[Exercise]:
Across the entries below, how many lines contain the string "verify"? Only the number is wanted.

[Saved data entries]:
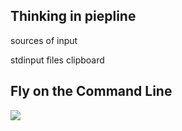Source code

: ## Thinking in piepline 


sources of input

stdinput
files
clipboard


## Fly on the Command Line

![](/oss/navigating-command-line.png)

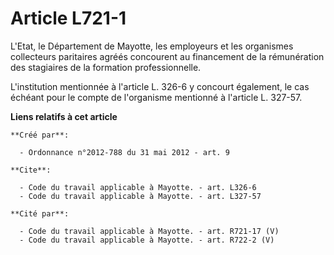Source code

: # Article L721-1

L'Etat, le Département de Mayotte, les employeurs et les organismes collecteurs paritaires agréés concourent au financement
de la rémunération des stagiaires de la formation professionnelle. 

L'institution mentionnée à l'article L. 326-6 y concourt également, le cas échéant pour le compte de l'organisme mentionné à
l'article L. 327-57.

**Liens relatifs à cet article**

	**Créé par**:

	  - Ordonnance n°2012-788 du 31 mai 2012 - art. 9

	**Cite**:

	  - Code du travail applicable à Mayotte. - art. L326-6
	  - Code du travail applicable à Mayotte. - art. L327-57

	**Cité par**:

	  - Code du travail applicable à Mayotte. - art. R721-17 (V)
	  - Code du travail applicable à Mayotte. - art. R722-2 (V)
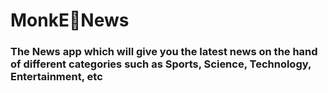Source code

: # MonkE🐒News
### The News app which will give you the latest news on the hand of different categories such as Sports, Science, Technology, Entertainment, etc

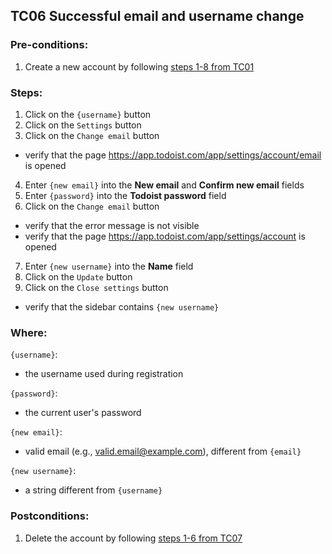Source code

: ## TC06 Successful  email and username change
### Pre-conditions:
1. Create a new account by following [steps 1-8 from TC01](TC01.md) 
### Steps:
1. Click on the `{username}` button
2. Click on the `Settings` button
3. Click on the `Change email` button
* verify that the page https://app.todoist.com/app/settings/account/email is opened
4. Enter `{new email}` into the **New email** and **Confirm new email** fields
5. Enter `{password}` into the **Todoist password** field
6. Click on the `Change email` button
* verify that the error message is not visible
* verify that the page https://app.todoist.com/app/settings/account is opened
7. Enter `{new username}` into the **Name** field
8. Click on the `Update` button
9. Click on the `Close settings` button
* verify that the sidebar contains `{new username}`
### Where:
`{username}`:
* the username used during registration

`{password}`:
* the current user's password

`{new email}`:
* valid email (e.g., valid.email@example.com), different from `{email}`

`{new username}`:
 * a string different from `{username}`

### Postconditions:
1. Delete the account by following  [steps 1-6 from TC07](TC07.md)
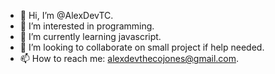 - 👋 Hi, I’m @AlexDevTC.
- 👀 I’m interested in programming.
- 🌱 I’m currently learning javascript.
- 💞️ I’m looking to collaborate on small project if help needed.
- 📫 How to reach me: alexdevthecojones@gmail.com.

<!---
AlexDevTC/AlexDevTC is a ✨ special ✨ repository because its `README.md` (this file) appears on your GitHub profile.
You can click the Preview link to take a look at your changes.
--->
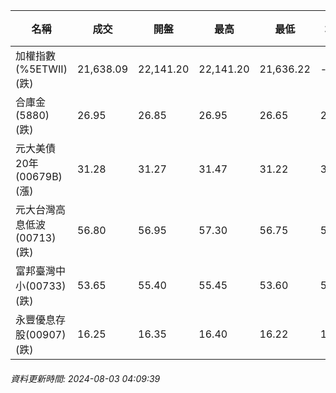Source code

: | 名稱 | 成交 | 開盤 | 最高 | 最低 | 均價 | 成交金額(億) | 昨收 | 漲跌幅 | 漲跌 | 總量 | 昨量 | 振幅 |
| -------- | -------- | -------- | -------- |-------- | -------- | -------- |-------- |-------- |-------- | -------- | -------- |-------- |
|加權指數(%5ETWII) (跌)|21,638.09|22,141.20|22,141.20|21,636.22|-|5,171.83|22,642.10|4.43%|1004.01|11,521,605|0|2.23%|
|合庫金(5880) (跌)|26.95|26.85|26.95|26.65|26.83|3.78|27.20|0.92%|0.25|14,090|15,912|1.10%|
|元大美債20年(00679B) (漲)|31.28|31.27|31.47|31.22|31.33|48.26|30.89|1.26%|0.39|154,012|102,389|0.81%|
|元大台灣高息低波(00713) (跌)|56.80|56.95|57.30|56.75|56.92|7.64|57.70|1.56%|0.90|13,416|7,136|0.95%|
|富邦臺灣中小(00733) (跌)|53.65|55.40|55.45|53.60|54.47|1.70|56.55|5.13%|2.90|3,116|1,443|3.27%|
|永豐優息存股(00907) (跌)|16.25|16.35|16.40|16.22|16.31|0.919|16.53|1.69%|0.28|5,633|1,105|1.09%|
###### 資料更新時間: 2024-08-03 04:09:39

[Reply to the exercise]:
4